A: The same thing happens on a smaller scale in Milford, Michigan, when
a woman will come in to bury her husband, armed with a prescription to keep her
from going to pieces. She goes through this event -- or nonevent -- as if she
isn't there, because in a sense she's not there. Six weeks later she'll come to
the funeral of her accountant's brother-in-law's best friend and break down. I
think psychiatrists call it re-grieving.
Q: It's the snagged-sweater syndrome: all these terrible things
happen to you and you hold yourself together, then you snag your sweater on a
nail and you break down.
A: You unravel.
Q: In the preface of the book, you talk about childhood friends
clamoring to get the "grim details" of the Lynch family business. People don't
want to face death, but we do want those grim details, the shattered skulls and
the eyeballs popping out of the sockets.
A: It's much like the way our inability to deal with sex in any natural
context builds an appetite for pornography. Our inability to deal with
mortality builds an appetite for the pornography that is blood and guts. The
appetite comes from an unwillingness to see death as part of the baby that's
crawling, the marriage that's contracted. We see them as separate, isolated
events, and because of that we objectify death. People will pay to have someone
tell them what it looks like when somebody drives a Harley Davidson into a
tree. In the same way, grown men pay good money to see the breasts of women
they could never touch; this is not what you would call a natural understanding
of sexuality.
Q: You've been in the trade for 25 years. Have you thought about
giving it up, perhaps to pursue a writing career full time?
A: I've never seen it as either/or. I think one helps me do the other:
being a good funeral director helps me be a good writer, and being a good
writer makes me a better funeral director. The really grim thing is not dealing
with some dead guy who's had something horrible happen to him. The grim part of
my work is walking into a room with a mother and a father, or a wife or a
husband, and having to say something.
Q: What do you say?
A: That's poetry: how do you speak the unspeakable?

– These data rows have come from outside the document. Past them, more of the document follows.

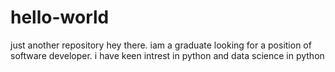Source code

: # hello-world
just another repository
hey there.
iam a graduate looking for a position of software developer.
i have keen intrest in python and data science in python
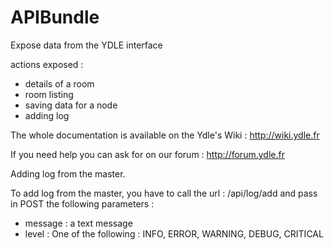 APIBundle
=========

Expose data from the YDLE interface

actions exposed :
- details of a room
- room listing
- saving data for a node
- adding log

The whole documentation is available on the Ydle's Wiki : http://wiki.ydle.fr

If you need help you can ask for on our forum : http://forum.ydle.fr


Adding log from the master.

To add log from the master, you have to call the url : /api/log/add and pass in POST the following parameters :

- message : a text message
- level : One of the following : INFO, ERROR, WARNING, DEBUG, CRITICAL
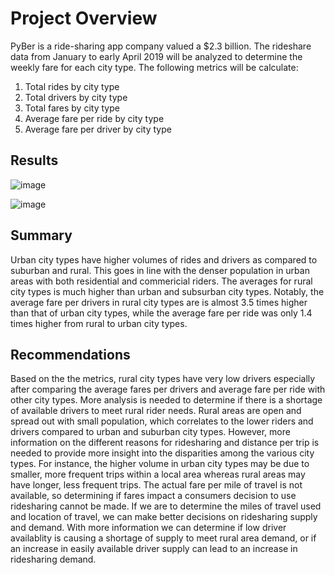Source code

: # Project Overview
PyBer is a ride-sharing app company valued a $2.3 billion. The rideshare data from January to early April 2019 will be analyzed to determine the weekly fare for each city type. The following metrics will be calculate: 
  1. Total rides by city type
  2. Total drivers by city type
  3. Total fares by city type
  4. Average fare per ride by city type
  5. Average fare per driver by city type

## Results
![image](https://user-images.githubusercontent.com/99636479/160253164-7098120b-1815-400d-a55f-e0c5f7f52aab.png)

![image](https://user-images.githubusercontent.com/99636479/160253177-62e00e64-57cd-4d8d-9be0-b231db15d3f9.png)

## Summary
Urban city types have higher volumes of rides and drivers as compared to suburban and rural. This goes in line with the denser population in urban areas with both residential and commericial riders. The averages for rural city types is much higher than urban and subsurban city types. Notably, the average fare per drivers in rural city types are is almost 3.5 times higher than that of urban city types, while the average fare per ride was only 1.4 times higher from rural to urban city types.

## Recommendations
Based on the the metrics, rural city types have very low drivers especially after comparing the average fares per drivers and average fare per ride with other city types. More analysis is needed to determine if there is a shortage of available drivers to meet rural rider needs. Rural areas are open and spread out with small population, which correlates to the lower riders and drivers compared to urban and suburban city types.  However, more information on the different reasons for ridesharing and distance per trip is needed to provide more insight into the disparities among the various city types. For instance, the higher volume in urban city types may be due to smaller, more frequent trips within a local area whereas rural areas may have longer, less frequent trips. The actual fare per mile of travel is not available, so determining if fares impact a consumers decision to use ridesharing cannot be made.  If we are to determine the miles of travel used and location of travel, we can make better decisions on ridesharing supply and demand. With more information we can determine if low driver availablity is causing a shortage of supply to meet rural area demand, or if an increase in easily available driver supply can lead to an increase in ridesharing demand. 
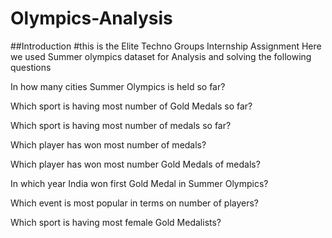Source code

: # Olympics-Analysis
##Introduction
#this is the Elite Techno Groups Internship Assignment Here we used Summer olympics dataset for Analysis and solving the following questions

In how many cities Summer Olympics is held so far?

Which sport is having most number of Gold Medals so far? 

Which sport is having most number of medals so far? 

Which player has won most number of medals? 

Which player has won most number Gold Medals of medals? 

In which year India won first Gold Medal in Summer Olympics?

Which event is most popular in terms on number of players? 

Which sport is having most female Gold Medalists? 
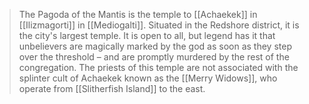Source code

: > The Pagoda of the Mantis is the temple to [[Achaekek]] in [[Ilizmagorti]] in [[Mediogalti]]. Situated in the Redshore district, it is the city's largest temple. It is open to all, but legend has it that unbelievers are magically marked by the god as soon as they step over the threshold – and are promptly murdered by the rest of the congregation.
> The priests of this temple are not associated with the splinter cult of Achaekek known as the [[Merry Widows]], who operate from [[Slitherfish Island]] to the east. 







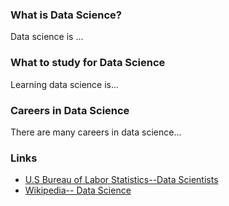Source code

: 


   <div id="accordion">
   <h3> What is Data Science? </h3>
     <div>Data science is ... </div>
     <h3>What to study for Data Science</h3>
     <div>Learning data science is... </div>
    <h3>Careers in Data Science</h3>
     <div>There are many careers in data science... </div>
  <h3> Links </h3>
  <ul>
 <li><a href="https://www.bls.gov/oes/current/oes152098.htm">U.S Bureau of Labor Statistics--Data Scientists</a>
   <li><a href="https://en.wikipedia.org/wiki/Data_science">Wikipedia-- Data Science</a>
  
   
  
  
  
  
  <script src="https://code.jquery.com/jquery-3.6.0.js" integrity="sha256-H+K7U5CnXl1h5ywQfKtSj8PCmoN9aaq30gDh27Xc0jk=" crossorigin="anonymous"></script>
<script src="https://code.jquery.com/ui/1.12.1/jquery-ui.js" integrity="sha256-T0Vest3yCU7pafRw9r+settMBX6JkKN06dqBnpQ8d30=" crossorigin="anonymous"></script>
<script>
 $(document).ready( () => {
   $("#accordion").accordion( {
     event: "click",
     heightStyle:"content",
     collapsible: true
 
 } );
 
 });
 
 </script>
   
 
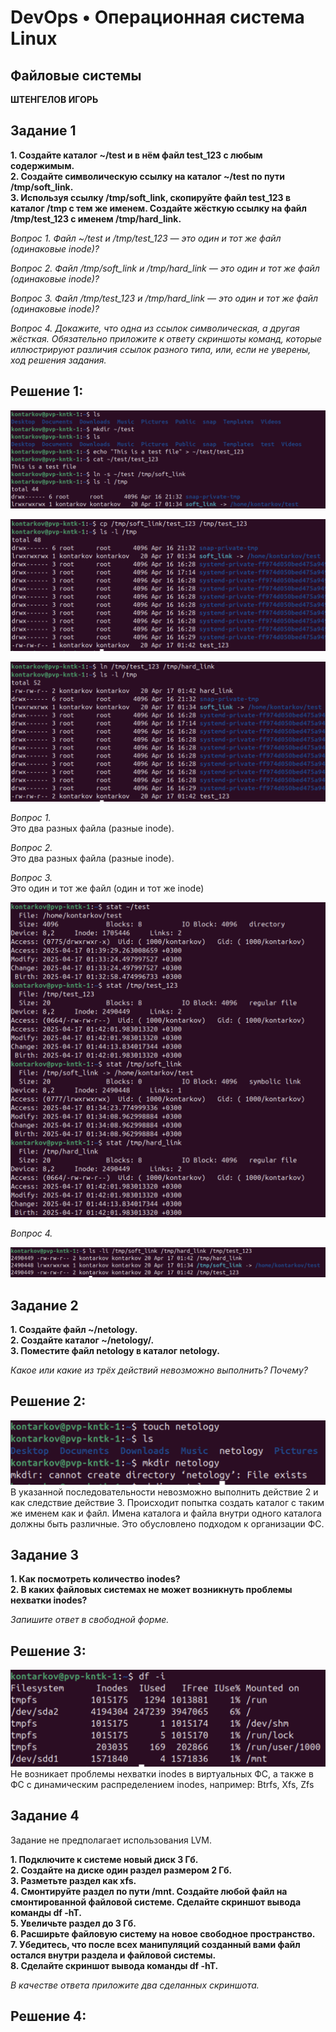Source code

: # DevOps • Операционная система Linux
## Файловые системы
__ШТЕНГЕЛОВ ИГОРЬ__

## Задание 1
__1. Создайте каталог ~/test и в нём файл test_123 с любым содержимым.__  
__2. Создайте символическую ссылку на каталог ~/test по пути /tmp/soft_link.__   
__3. Используя ссылку /tmp/soft_link, скопируйте файл test_123 в каталог /tmp с тем же именем. Создайте жёсткую ссылку на файл /tmp/test_123 с именем /tmp/hard_link.__  

_Вопрос 1. Файл ~/test и /tmp/test_123 — это один и тот же файл (одинаковые inode)?_  

_Вопрос 2. Файл /tmp/soft_link и /tmp/hard_link — это один и тот же файл (одинаковые inode)?_  

_Вопрос 3. Файл /tmp/test_123 и /tmp/hard_link — это один и тот же файл (одинаковые inode)?_  

_Вопрос 4. Докажите, что одна из ссылок символическая, а другая жёсткая. Обязательно приложите к ответу скриншоты команд, которые иллюстрируют различия ссылок разного типа, или, если не уверены, ход решения задания._  


## Решение 1:

![1](./images/3_1.png)  

![2](./images/3_2.png)   

![3](./images/3_3.png)  

_Вопрос 1._  
Это два разных файла (разные inode).

_Вопрос 2._  
Это два разных файла (разные inode).  

_Вопрос 3._  
Это один и тот же файл (один и тот же inode)

![4](./images/3_4.png)  

_Вопрос 4._  

![5](./images/3_5.png)  

## Задание 2
__1. Создайте файл ~/netology.__  
__2. Создайте каталог ~/netology/.__  
__3. Поместите файл netology в каталог netology.__  

_Какое или какие из трёх действий невозможно выполнить? Почему?_  

## Решение 2:

![6](./images/3_6.png)  
В указанной последовательности невозможно выполнить действие 2 и как следствие действие 3.
Происходит попытка создать каталог с таким же именем как и файл. Имена каталога и файла внутри одного каталога должны быть различные. Это обусловлено подходом к организации ФС.

## Задание 3
__1. Как посмотреть количество inodes?__  
__2. В каких файловых системах не может возникнуть проблемы нехватки inodes?__ 

_Запишите ответ в свободной форме._  

## Решение 3:

![7](./images/3_7.png)  
Не возникает проблемы нехватки inodes в виртуальных ФС, а также в ФС с динамическим распределением inodes, например: Btrfs, Xfs, Zfs


## Задание 4
Задание не предполагает использования LVM.

__1. Подключите к системе новый диск 3 Гб.__  
__2. Создайте на диске один раздел размером 2 Гб.__  
__3. Разметьте раздел как xfs.__  
__4. Смонтируйте раздел по пути /mnt. Создайте любой файл на смонтированной файловой системе. Сделайте скриншот вывода команды df -hT.__  
__5. Увеличьте раздел до 3 Гб.__  
__6. Расширьте файловую систему на новое свободное пространство.__  
__7. Убедитесь, что после всех манипуляций созданный вами файл остался внутри раздела и файловой системы.__  
__8. Сделайте скриншот вывода команды df -hT.__  

_В качестве ответа приложите два сделанных скриншота._  

## Решение 4:

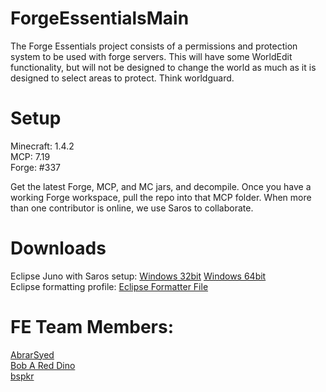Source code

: ForgeEssentialsMain
===================
The Forge Essentials project consists of a permissions and protection system to be used with forge servers. This will have some WorldEdit functionality, but will not be designed to change the world as much as it is designed to select areas to protect. Think worldguard.

Setup
=====
Minecraft: 1.4.2  
MCP: 7.19  
Forge: #337

Get the latest Forge, MCP, and MC jars, and decompile. Once you have a working Forge workspace, pull the repo into that MCP folder.
When more than one contributor is online, we use Saros to collaborate.

Downloads
=========
Eclipse Juno with Saros setup: <a href="https://dl.dropbox.com/u/20748481/eclipse-juno.7z">Windows 32bit</a>  <a href="https://dl.dropbox.com/u/31042110/Eclipse.7z">Windows 64bit</a>  
Eclipse formatting profile: <a href="https://dl.dropbox.com/u/31042110/AbrarEclipseFormatter.xml">Eclipse Formatter File</a>


FE Team Members:
================
<a href="https://github.com/AbrarSyed">AbrarSyed</a>  
<a href="https://github.com/Bob-A-Red-Dino">Bob A Red Dino</a>  
<a href="https://github.com/bspkrs">bspkr</a>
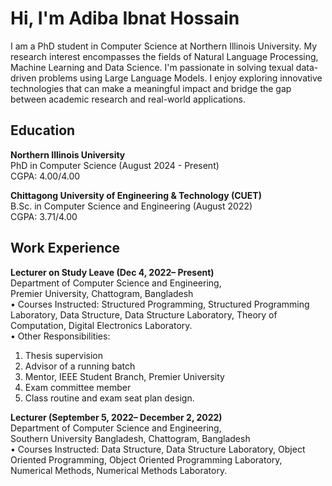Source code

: # Hi, I'm Adiba Ibnat Hossain
I am a PhD student in Computer Science at Northern Illinois University. My research interest encompasses the fields of Natural Language Processing, Machine Learning and Data Science. I'm passionate in solving texual data-driven problems using Large Language Models. I enjoy exploring innovative technologies that can make a meaningful impact and bridge the gap between academic research and real-world applications.


  
## Education
**Northern Illinois University**  
PhD in Computer Science (August 2024 - Present)  
CGPA: 4.00/4.00  

**Chittagong University of Engineering & Technology (CUET)**  
B.Sc. in Computer Science and Engineering (August 2022)  
CGPA: 3.71/4.00


##  Work Experience  
**Lecturer on Study Leave (Dec 4, 2022– Present)**  
Department of Computer Science and Engineering,  
Premier University, Chattogram, Bangladesh  
• Courses Instructed: Structured Programming, Structured Programming Laboratory, Data Structure, Data Structure Laboratory, Theory of Computation, Digital Electronics Laboratory.  
• Other Responsibilities:  
1. Thesis supervision
2. Advisor of a running batch
3. Mentor, IEEE Student Branch, Premier University
4. Exam committee member
5. Class routine and exam seat plan design.

**Lecturer (September 5, 2022– December 2, 2022)**  
Department of Computer Science and Engineering,  
Southern University Bangladesh, Chattogram, Bangladesh  
• Courses Instructed: Data Structure, Data Structure Laboratory, Object Oriented Programming, Object Oriented Programming Laboratory, Numerical Methods, Numerical Methods Laboratory.  

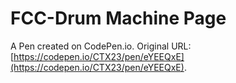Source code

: # FCC-Drum Machine Page

A Pen created on CodePen.io. Original URL: [https://codepen.io/CTX23/pen/eYEEQxE](https://codepen.io/CTX23/pen/eYEEQxE).


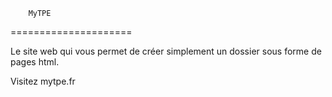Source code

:         MyTPE
=====================

Le site web qui vous permet de créer simplement un dossier
sous forme de pages html.

Visitez mytpe.fr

Q: About your early experiences with death, you write: "The dead
were unremarkable in ways that are difficult to imagine." Of course, the dead
are remarkable for most of us because we can only imagine them. We've made them
spooky and shadowy.
A: Death is not fearsome, it's not wild. These are our
people -- after you see them dead it is unremarkable. For most of the
history of our species, death was unremarkable. We're the first few generations
that have not had to deal with it.
Q: What can we do?
A: We can reassert our responsibility to the dead, our willingness to
deal with the dead. We should reassign ourselves those tasks: carrying our
dead, burying our dead, being present, waking them, seeing them, saying what it
means to have our hearts broken. These are the ways of getting in touch with
our humanity. We should all try to see the skull behind the skin.